Ebu fikiria you spend millions taking your child to an International School and thereafter to Oxford University. The end result is a Bachelors degree in IT.

Problem is, today we do have hundreds of IT specialists, doctors, lawyers, etc.

What does that mean?

Many professionals with zero opportunities, now if you as a parent happen to have a sister who works in the President’s office who knows the permanent secretary in the Ministry of Finance and can get the child a job.

That job will not exactly offer the financial freedom that will transform the child economically. But it can get the child a handsome salary and a loan in Barclay’s Bank.

Though it can’t get him his dream house or even finance, the life style of his generation even if he worked for two decades straight without touching his salary.

Look at the world now, everything is expensive. That acre of land in your area today that cost a mere 5m 10years ago, today it is four times that much.

Jamani hebu imagine if leo hii your baby is 10yrs how much that acre will cost when is 30 years old. Getting a job now is twice as competitive as it was 10 years ago.

Fikiria how it will be 20 years from now, but most of today’s parents haven’t caught on these changing dynamics of the world.

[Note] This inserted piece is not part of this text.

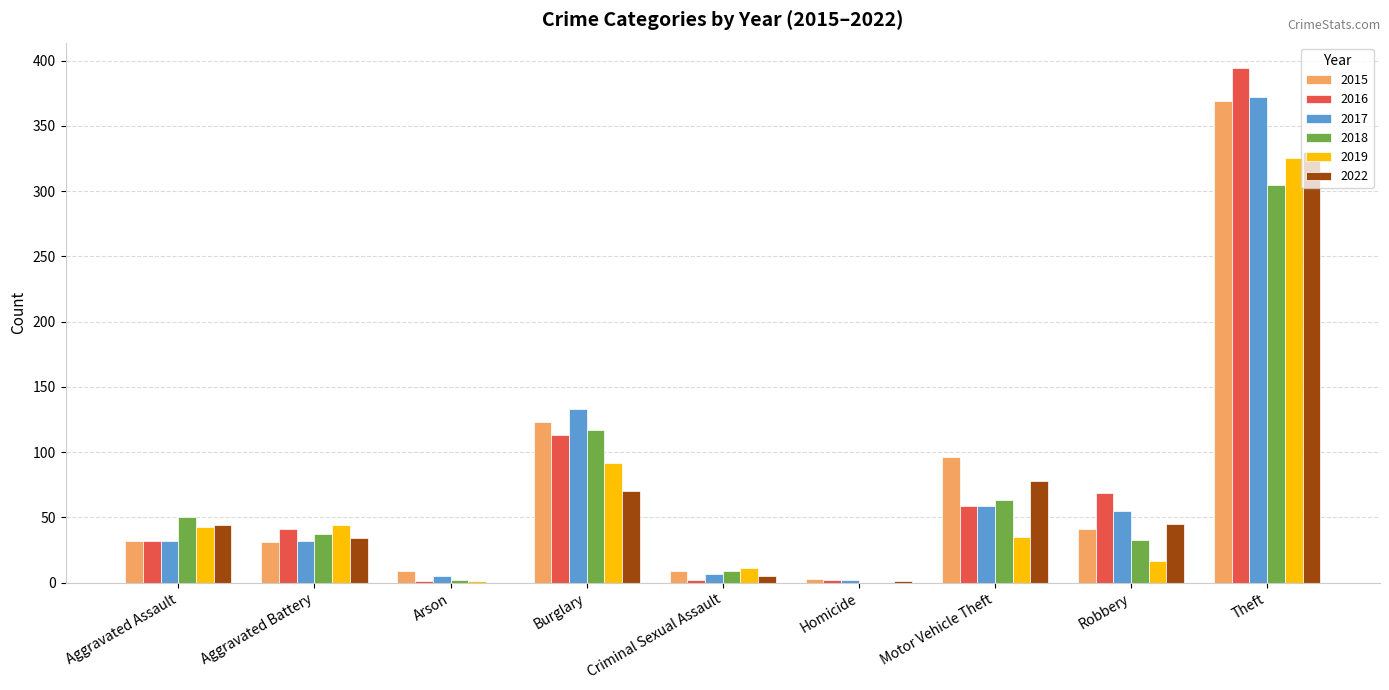

What is the difference between the 2016 values at Motor Vehicle Theft and Aggravated Battery?

18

In relation to the kind of education they are offering their children. Today’s parent like our parents long ago, still excited about taking their children to the big name schools and wanting their babies to do the big sounding courses (which sometimes end up damaging their career and become frustrated in life).

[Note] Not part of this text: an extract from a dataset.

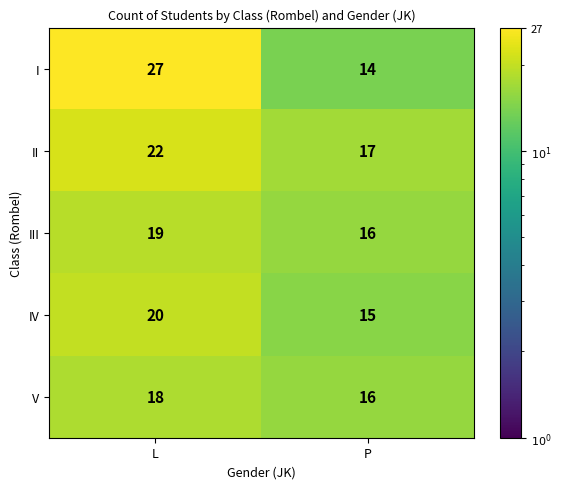

Which series has the widest spread of values?

I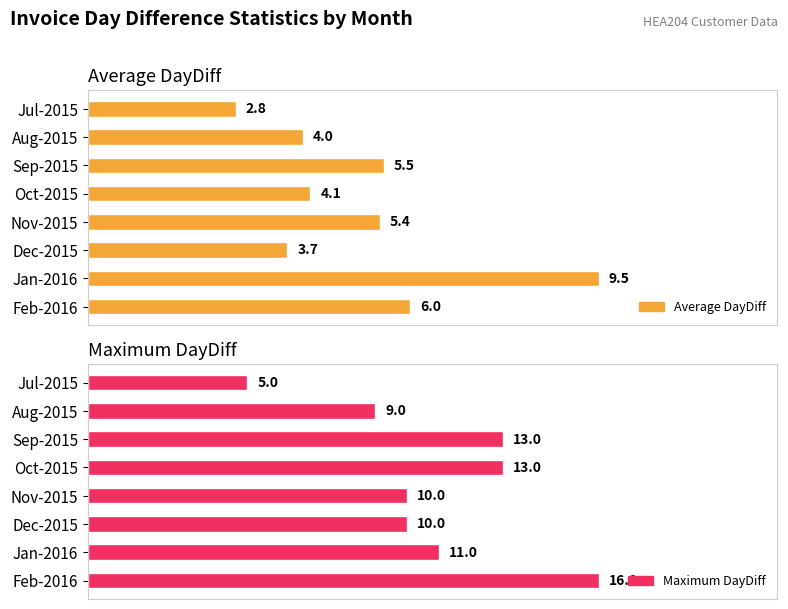

Does the chart contain any negative values?

No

The parent dreams of seeing the child put on that weird looking wig that judges put on complete with the all black robe. That’s the sign of success and best gift a parent can give to child.

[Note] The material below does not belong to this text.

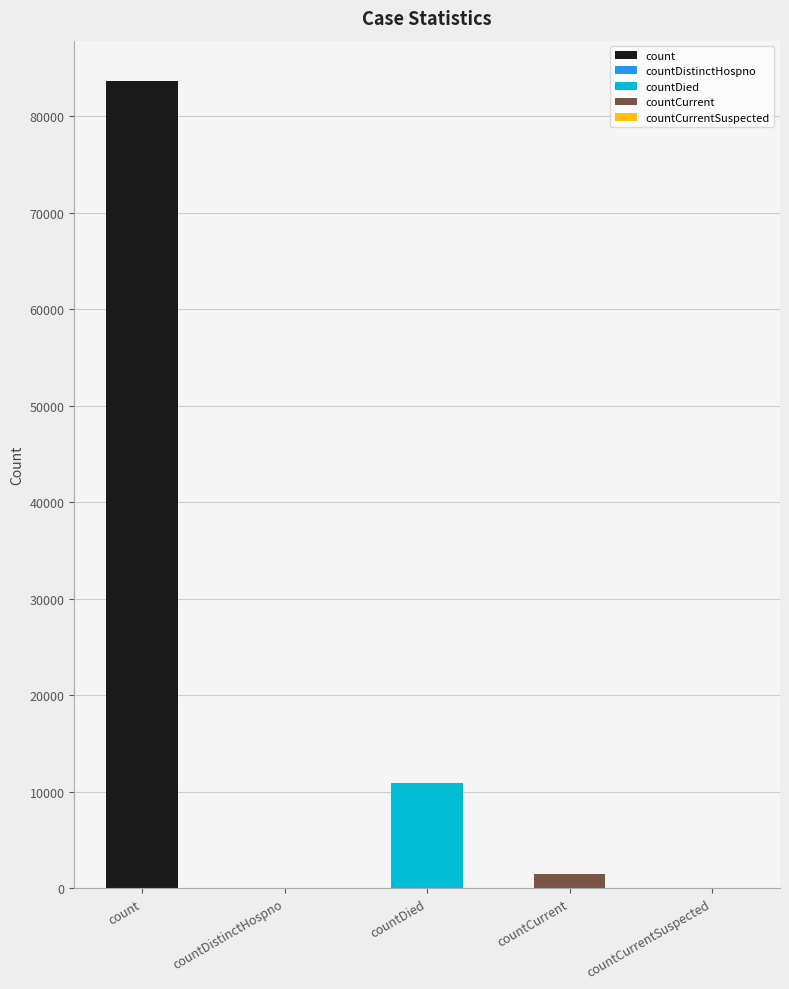

Reading left to right, extract all data points from this chart.

count=83657	countDistinctHospno=0	countDied=10890	countCurrent=1485	countCurrentSuspected=0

And one will go to extra lengths to offer that, but is success nowadays only found in offices?

Is money found behind these computers we keep tapping on daily?

Is a sense of achievement found in doing the same thing in air conditioned office forever earning the same salary for years?

Is that what you (as a parent) spent millions for in international schools, putting your child into an unseen vicious cycle of boring lifestyle?

Send the child to international school but during the holidays, take him to the farm to help with the process of milking the cows right down (wacha pia achafuke also anyeshewe na mvua), to supplying it to customers and doing all the paper work involved.

Let the child do it thrice a week, don’t you think you would have offered him a more rounded approach to the world he will face in the future?

If he fails to get a job as an accountant at Tanzania Revenue Authority (TRA), then he can always turn to the dairy farm without a hitch.
If he does get a job in TRA and realizes he will be paid 3m per month, which he can actually get in a week, selling thousands of liters of milk, don’t you think he will be better positioned to see the economic sense?

Or what if you taught your daughter during the holiday season, how to run your estate right from collecting the rent from the numerous tenants you have, to supervising the renovations and penning warning letters to the stubborn tenants?

Don’t you think you would have offered her, another dimension to life that will come in so handy in case she doesn’t get that human resource job she badly wants?


The world has developed dramatically but our education hasn’t. If you are a parent does your child have a wholesome education?